- Dataset content -
'''
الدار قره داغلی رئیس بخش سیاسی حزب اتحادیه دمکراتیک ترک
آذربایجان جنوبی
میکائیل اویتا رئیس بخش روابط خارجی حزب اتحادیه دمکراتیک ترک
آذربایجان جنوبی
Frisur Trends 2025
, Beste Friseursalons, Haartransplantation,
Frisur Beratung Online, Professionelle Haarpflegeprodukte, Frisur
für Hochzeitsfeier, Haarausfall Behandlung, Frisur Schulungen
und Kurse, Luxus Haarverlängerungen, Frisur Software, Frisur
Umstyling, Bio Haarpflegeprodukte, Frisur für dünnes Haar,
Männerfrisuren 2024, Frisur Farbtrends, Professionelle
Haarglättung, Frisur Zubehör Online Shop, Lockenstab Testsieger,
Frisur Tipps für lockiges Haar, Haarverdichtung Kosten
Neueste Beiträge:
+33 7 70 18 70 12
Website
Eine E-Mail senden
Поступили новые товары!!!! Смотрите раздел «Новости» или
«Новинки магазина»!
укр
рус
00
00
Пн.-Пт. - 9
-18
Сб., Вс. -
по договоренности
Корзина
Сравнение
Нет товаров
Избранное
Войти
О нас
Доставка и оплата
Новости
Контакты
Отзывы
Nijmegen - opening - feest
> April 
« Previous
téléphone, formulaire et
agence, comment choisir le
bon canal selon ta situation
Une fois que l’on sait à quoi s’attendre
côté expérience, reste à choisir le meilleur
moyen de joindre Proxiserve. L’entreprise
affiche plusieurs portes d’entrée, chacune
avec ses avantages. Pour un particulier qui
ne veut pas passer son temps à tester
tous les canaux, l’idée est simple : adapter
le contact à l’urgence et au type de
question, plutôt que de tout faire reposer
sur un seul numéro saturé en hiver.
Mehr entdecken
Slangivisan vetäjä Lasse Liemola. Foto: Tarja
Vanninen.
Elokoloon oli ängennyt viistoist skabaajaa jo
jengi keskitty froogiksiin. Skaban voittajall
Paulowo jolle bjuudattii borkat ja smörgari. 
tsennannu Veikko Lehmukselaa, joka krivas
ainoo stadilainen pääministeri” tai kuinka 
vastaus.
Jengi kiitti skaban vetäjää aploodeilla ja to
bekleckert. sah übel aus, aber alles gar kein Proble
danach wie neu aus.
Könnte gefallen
'''
Write out all of the records word for word.

الدار قره داغلی رئیس بخش سیاسی حزب اتحادیه دمکراتیک ترک
آذربایجان جنوبی
میکائیل اویتا رئیس بخش روابط خارجی حزب اتحادیه دمکراتیک ترک
آذربایجان جنوبی
Frisur Trends 2025
, Beste Friseursalons, Haartransplantation,
Frisur Beratung Online, Professionelle Haarpflegeprodukte, Frisur
für Hochzeitsfeier, Haarausfall Behandlung, Frisur Schulungen
und Kurse, Luxus Haarverlängerungen, Frisur Software, Frisur
Umstyling, Bio Haarpflegeprodukte, Frisur für dünnes Haar,
Männerfrisuren 2024, Frisur Farbtrends, Professionelle
Haarglättung, Frisur Zubehör Online Shop, Lockenstab Testsieger,
Frisur Tipps für lockiges Haar, Haarverdichtung Kosten
Neueste Beiträge:
+33 7 70 18 70 12
Website
Eine E-Mail senden
Поступили новые товары!!!! Смотрите раздел «Новости» или
«Новинки магазина»!
укр
рус
00
00
Пн.-Пт. - 9
-18
Сб., Вс. -
по договоренности
Корзина
Сравнение
Нет товаров
Избранное
Войти
О нас
Доставка и оплата
Новости
Контакты
Отзывы
Nijmegen - opening - feest
> April 
« Previous
téléphone, formulaire et
agence, comment choisir le
bon canal selon ta situation
Une fois que l’on sait à quoi s’attendre
côté expérience, reste à choisir le meilleur
moyen de joindre Proxiserve. L’entreprise
affiche plusieurs portes d’entrée, chacune
avec ses avantages. Pour un particulier qui
ne veut pas passer son temps à tester
tous les canaux, l’idée est simple : adapter
le contact à l’urgence et au type de
question, plutôt que de tout faire reposer
sur un seul numéro saturé en hiver.
Mehr entdecken
Slangivisan vetäjä Lasse Liemola. Foto: Tarja
Vanninen.
Elokoloon oli ängennyt viistoist skabaajaa jo
jengi keskitty froogiksiin. Skaban voittajall
Paulowo jolle bjuudattii borkat ja smörgari. 
tsennannu Veikko Lehmukselaa, joka krivas
ainoo stadilainen pääministeri” tai kuinka 
vastaus.
Jengi kiitti skaban vetäjää aploodeilla ja to
bekleckert. sah übel aus, aber alles gar kein Proble
danach wie neu aus.
Könnte gefallen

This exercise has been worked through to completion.